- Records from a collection
[Start of Attachment]

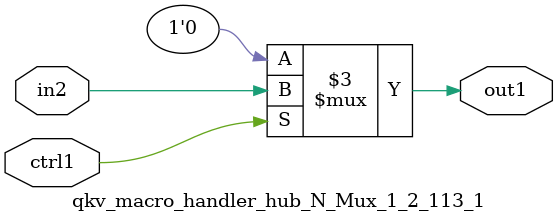
<source format=v>

`timescale 1ps / 1ps


module qkv_macro_handler_hub_N_Mux_1_2_113_1( in2, ctrl1, out1 );

    input in2;
    input ctrl1;
    output out1;
    reg out1;

    
    // rtl_process:qkv_macro_handler_hub_N_Mux_1_2_113_1/qkv_macro_handler_hub_N_Mux_1_2_113_1_thread_1
    always @*
      begin : qkv_macro_handler_hub_N_Mux_1_2_113_1_thread_1
        case (ctrl1) 
          1'b1: 
            begin
              out1 = in2;
            end
          default: 
            begin
              out1 = 1'b0;
            end
        endcase
      end

endmodule


</source>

[End of Attachment]

- Work to be completed
Strip out the pictures and quote the remaining data word for word.

- Solution for this exercise
<source format=v>

`timescale 1ps / 1ps


module qkv_macro_handler_hub_N_Mux_1_2_113_1( in2, ctrl1, out1 );

    input in2;
    input ctrl1;
    output out1;
    reg out1;

    
    // rtl_process:qkv_macro_handler_hub_N_Mux_1_2_113_1/qkv_macro_handler_hub_N_Mux_1_2_113_1_thread_1
    always @*
      begin : qkv_macro_handler_hub_N_Mux_1_2_113_1_thread_1
        case (ctrl1) 
          1'b1: 
            begin
              out1 = in2;
            end
          default: 
            begin
              out1 = 1'b0;
            end
        endcase
      end

endmodule


</source>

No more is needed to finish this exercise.